### Task goal:
A faithful, word-for-word copy of the records is required, and it must contain no pictures.

(Saved data entries)
════
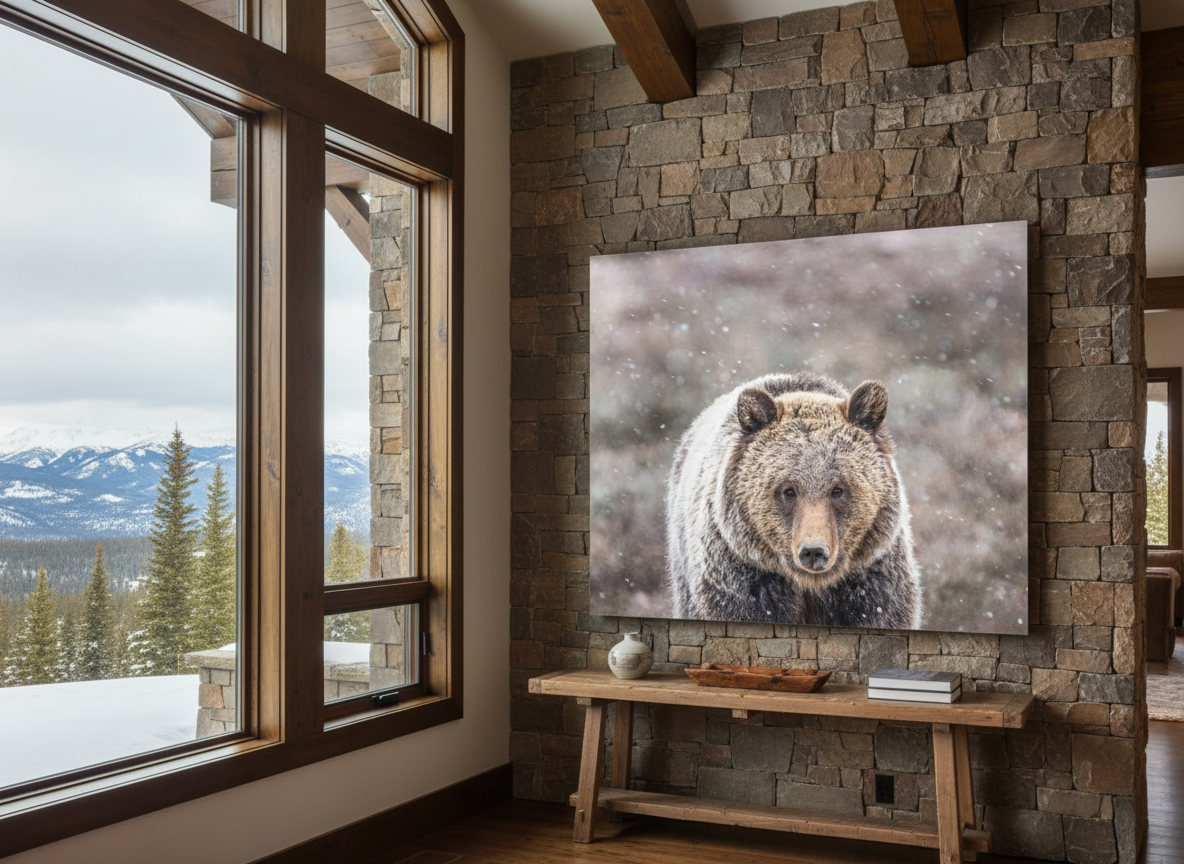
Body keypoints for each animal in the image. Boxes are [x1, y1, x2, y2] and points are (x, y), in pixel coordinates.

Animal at [665, 372, 922, 629]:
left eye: (838, 490)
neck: (809, 585)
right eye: (788, 490)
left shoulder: (869, 585)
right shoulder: (741, 581)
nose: (813, 551)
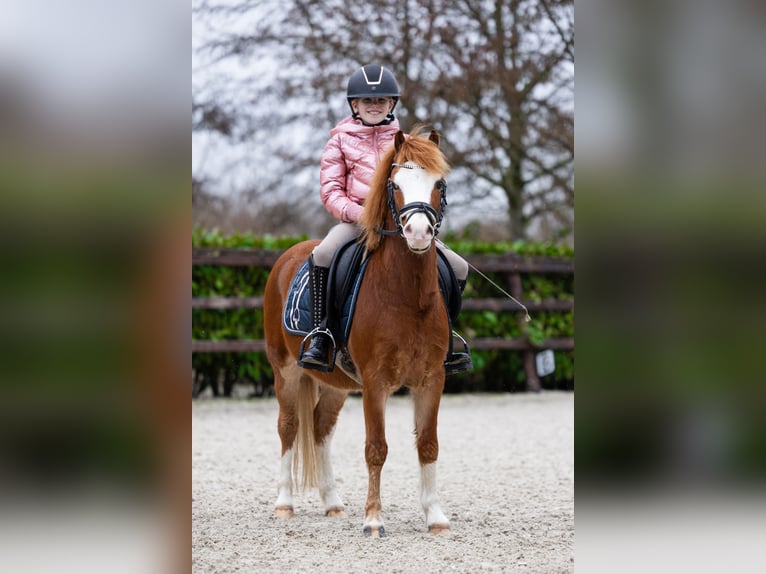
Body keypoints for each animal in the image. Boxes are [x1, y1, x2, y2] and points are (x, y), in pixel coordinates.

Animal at [263, 128, 452, 537]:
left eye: (439, 183)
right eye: (395, 185)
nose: (418, 233)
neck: (406, 294)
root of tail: (288, 256)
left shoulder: (432, 379)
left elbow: (428, 445)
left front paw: (435, 517)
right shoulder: (376, 382)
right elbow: (376, 448)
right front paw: (374, 520)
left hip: (337, 384)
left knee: (319, 427)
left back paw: (332, 503)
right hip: (285, 371)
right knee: (289, 426)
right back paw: (284, 503)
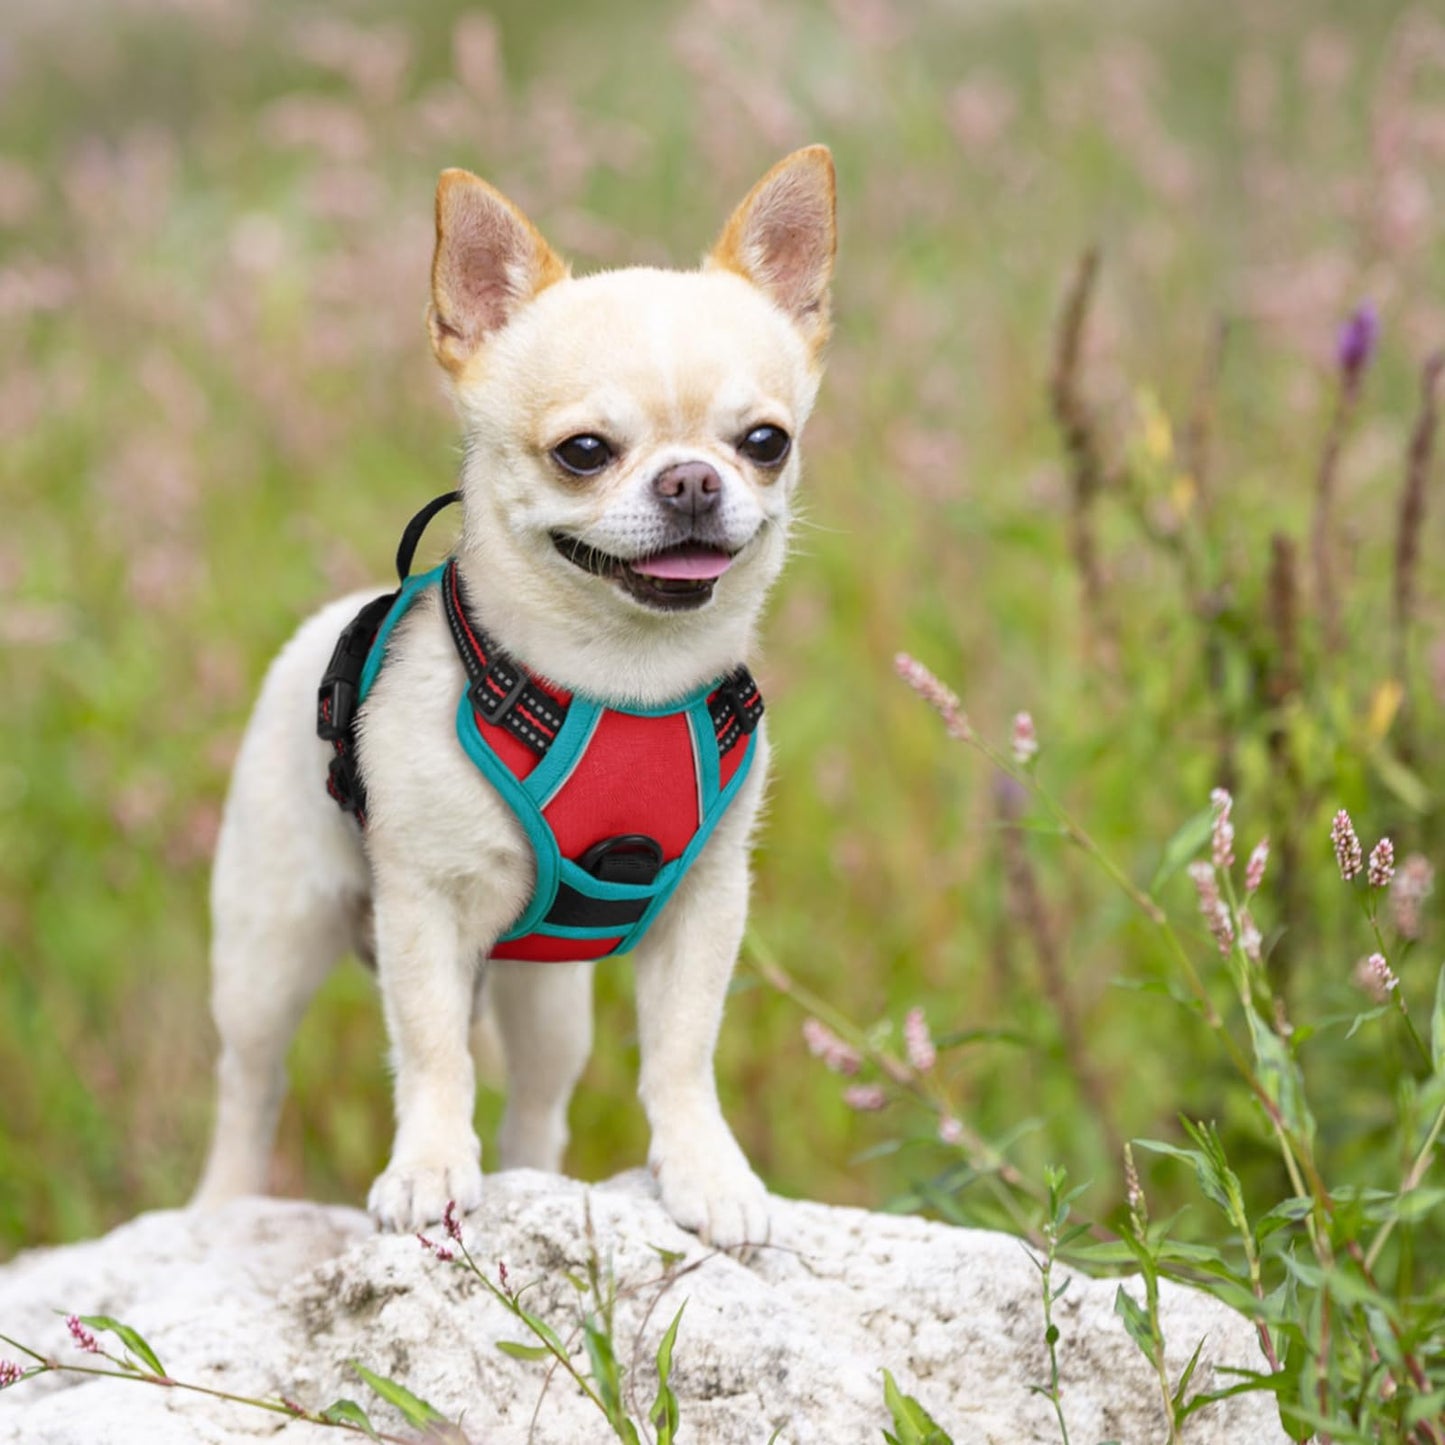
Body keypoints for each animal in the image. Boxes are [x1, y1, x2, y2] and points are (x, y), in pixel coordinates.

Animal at [197, 149, 843, 1254]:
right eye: (581, 451)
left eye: (765, 442)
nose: (690, 480)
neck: (616, 678)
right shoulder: (423, 909)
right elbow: (431, 1051)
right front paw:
════
### Solution to this task:
Body keypoints for each animal in the image. Boxes are [x1, y1, x2, y2] and points are (x, y), in pixel coordinates.

Animal at [665, 372, 922, 629]:
left eye: (838, 490)
neck: (809, 585)
right eye: (788, 490)
left shoulder: (869, 585)
right shoulder: (741, 581)
nose: (813, 551)
Body keypoints for each animal in the image. Boxes are [x1, y1, x2, y2] and points are (x, y), in pixel coordinates.

Animal at [263, 128, 452, 537]:
left eye: (439, 183)
right eye: (395, 185)
nose: (418, 233)
neck: (406, 294)
root of tail: (288, 256)
left shoulder: (432, 379)
left elbow: (428, 445)
left front paw: (435, 517)
right shoulder: (376, 382)
right elbow: (376, 448)
right front paw: (374, 520)
left hip: (337, 384)
left knee: (319, 427)
left back paw: (332, 503)
right hip: (285, 371)
right knee: (289, 426)
right back paw: (284, 503)
Body keypoints for each animal in the image. Boxes are [x1, y1, x2, y2] and points are (x, y), in pixel coordinates.

Animal at [197, 149, 843, 1254]:
right eye: (581, 451)
left eye: (765, 442)
nose: (690, 480)
neck: (616, 678)
right shoulder: (423, 909)
right elbow: (431, 1051)
right front paw:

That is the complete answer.